First Marcy wrote my full name:
Then I attempted to do the same. I was not very clear on the idea of spaces between words. (I don’t know whether I crossed this page out at the time, or later.)
I think that for a while I was a big fan of the book Hans Brinker, or, the Silver Skates, by Mary Mapes Dodge. So Marcy helped me write the book title (which I always thought of as having an and in it instead of an or):
That last one suggests that I was going to write down a Hans Brinker riddle, but I don’t seem to have done so.
Marcy wrote the words playground, baseball, and playing for me to copy.
Space Cat and the Police Team
The other book that I was apparently especially fond of was Space Cat. (Well, that’s a series, not just one book, but I don’t know how many of them I read.) There are more pages of this journal book devoted to Space Cat and related topics than to anything else.
I don’t know why I wrote about police so many times, but it apparently had something to do with Space Cat.
There’s also a page in here where I wrote the word dragon for no apparent reason, but it appears to have been around the same time as the Space Cat writing, so I’m including that page in this set.
Then I decided that Space Cat must be a cat who leaves space. Which is especially funny because I was still putting letters too close together. At some point (maybe at the time, maybe later) I apparently added some periods in places where I felt that the letters were too close together; at some much later time, I wrote a tiny “N.P.” (for “No Period”) over each of those extraneous periods. An early example of Jed editing!
(The perils of having one extra letter that won’t fit on the page!)
Here’s an attempt at writing the alphabet:
I’m not sure who this was addressed to, but apparently I wanted someone to sign a statement saying that they did want to go “back.” Back where? Not sure. To the previous page, maybe?
My old school
I wrote: “I am beginning to think that my old school was better than my new school.”
I feel like this may be my first diary/journal entry, in the sense of recording a personal feeling about something.
Unfortunately, it’s undated. From the writing, I think it must have been 1974ish or earlier—which is confusing, because at that point, the only schools as such that I had been to were Redwood School (the alternative school that I attended starting in fall of 1973) and the public kindergarten that I briefly attended (I think just for a week or so) just before Redwood School. And I’m pretty sure that I was not saying that I thought the public school was better than Redwood School.

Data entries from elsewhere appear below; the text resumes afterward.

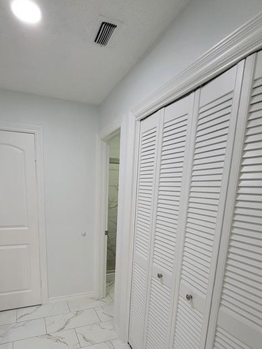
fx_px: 192
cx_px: 114
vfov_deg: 82.0
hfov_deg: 68.4
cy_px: 230
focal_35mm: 19
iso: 125
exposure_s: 1/60
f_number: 2.2
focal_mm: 2.2
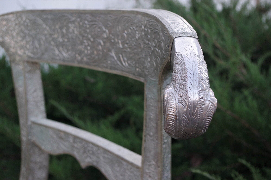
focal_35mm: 42
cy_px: 90
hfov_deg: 46.4
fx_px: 316
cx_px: 136
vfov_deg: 31.9
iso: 200
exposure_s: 1/100
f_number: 4
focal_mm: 28.13
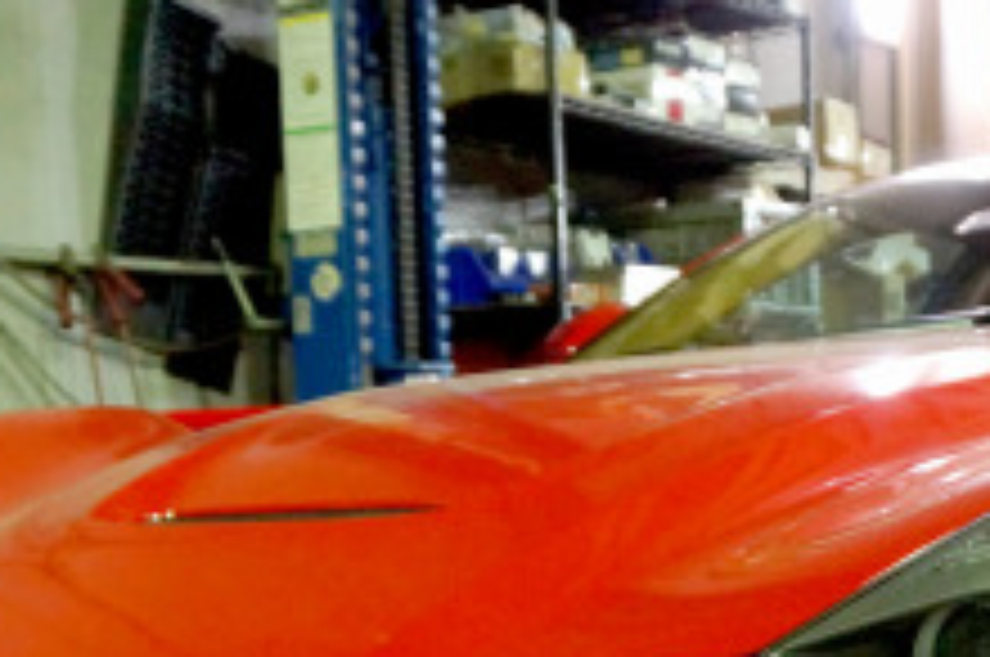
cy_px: 794
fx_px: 2197
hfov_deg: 25.3
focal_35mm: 80
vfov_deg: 16.3
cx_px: 639
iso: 3200
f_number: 4
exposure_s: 1/80
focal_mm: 20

But maybe I was thinking of some kind of daycare or preschool sort of thing? Not sure.
I’ll close with my rendition of a couple of knock-knock (or NOC NOC) jokes.
The first one is hard to follow. I think the answer to “who’s there?” is something like “HOCH”, and then the second page is a little incoherent but ends with “WHO”, and then the third page says “GESUNDHEIT.”
The next one is easier to read but works less well as a knock-knock joke. Who’s there? Jeremy. Jeremy who? Jeremy Hillary Boob!
…from which I conclude that I liked Yellow Submarine but didn’t quite understand how knock-knock jokes worked yet.
Finally, my rendition of another old standard: Boo. Boo who? Why are you crying?